Qu'est-ce que tout ceci implique pour les défenseurs des animaux? Je pense que la chose la plus importante que nous puissions faire est de promouvoir l'idée que la souffrance animale dans la nature est un grave problème éthique qui mérite notre attention. Cancer, paludisme, violences sexuelles, dépression sont les résultats naturels des processus évolutifs, ce qui ne nous empêche pas de les considérer comme mauvais et de les combattre; nous devrions encourager les gens à réaliser que les cruautés que la nature inflige à ses habitants non humains sont tout aussi éthiquement insupportables - voire peut-être bien plus inacceptables encore que le reste, puisque le nombre d'organismes non humains touchés est considérablement plus élevé que le nombre d'êtres humains sur Terre.
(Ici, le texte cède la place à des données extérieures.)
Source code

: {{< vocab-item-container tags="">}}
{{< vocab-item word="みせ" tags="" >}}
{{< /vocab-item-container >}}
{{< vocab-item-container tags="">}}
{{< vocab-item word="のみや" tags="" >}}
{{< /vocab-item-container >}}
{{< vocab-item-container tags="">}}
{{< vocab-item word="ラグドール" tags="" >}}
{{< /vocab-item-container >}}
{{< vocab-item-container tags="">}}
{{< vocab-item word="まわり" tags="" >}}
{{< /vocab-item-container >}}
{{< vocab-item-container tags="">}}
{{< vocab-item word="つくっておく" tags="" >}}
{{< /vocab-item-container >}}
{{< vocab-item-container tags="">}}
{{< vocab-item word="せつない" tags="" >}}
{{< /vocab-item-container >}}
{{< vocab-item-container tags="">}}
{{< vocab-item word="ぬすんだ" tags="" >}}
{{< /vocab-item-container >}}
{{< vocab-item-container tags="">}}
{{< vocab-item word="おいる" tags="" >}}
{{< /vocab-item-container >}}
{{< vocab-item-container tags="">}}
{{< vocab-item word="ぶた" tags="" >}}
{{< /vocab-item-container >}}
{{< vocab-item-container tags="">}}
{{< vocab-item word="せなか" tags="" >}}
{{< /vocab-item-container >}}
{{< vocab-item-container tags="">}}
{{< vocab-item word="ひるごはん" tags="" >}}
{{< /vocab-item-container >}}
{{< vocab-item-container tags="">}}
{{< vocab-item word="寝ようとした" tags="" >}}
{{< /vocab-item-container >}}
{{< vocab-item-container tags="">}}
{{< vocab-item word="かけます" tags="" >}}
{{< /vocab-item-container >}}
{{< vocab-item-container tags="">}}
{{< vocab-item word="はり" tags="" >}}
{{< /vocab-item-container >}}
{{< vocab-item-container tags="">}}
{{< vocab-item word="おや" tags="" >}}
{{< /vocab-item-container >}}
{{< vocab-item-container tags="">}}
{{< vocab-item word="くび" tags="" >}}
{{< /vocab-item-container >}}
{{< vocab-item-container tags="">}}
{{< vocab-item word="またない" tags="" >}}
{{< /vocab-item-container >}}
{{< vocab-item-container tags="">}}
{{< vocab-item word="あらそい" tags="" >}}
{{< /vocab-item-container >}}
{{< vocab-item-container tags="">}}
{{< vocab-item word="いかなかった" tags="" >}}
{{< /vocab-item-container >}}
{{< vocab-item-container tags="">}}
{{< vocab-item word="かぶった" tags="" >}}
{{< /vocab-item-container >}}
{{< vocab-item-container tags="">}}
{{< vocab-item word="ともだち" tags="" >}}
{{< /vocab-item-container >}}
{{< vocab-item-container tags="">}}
En écrivant des articles et des messages sur les forums, en discutant avec des militants et des philosophes, en tenant des conversations publiques, les défenseurs des animaux peuvent contribuer à faire du sort des animaux sauvages une priorité morale de premier plan capable de guider l'innovation technologique, et veiller à ce que les plaisirs et les douleurs de ces animaux soient pris au sérieux avant que les humains ne s'engagent dans des actions qui pourraient accroître le nombre d'organismes vivant sur Terre. Je pense que ne pas agir pour aider nos semblables à l'état sauvage serait une grave erreur. Ce serait ignorer cette possibilité incroyable que nous avons de remplacer cette nature aveugle, sans pitié et indifférente, par le meilleur de ce que l'empathie humaine peut offrir.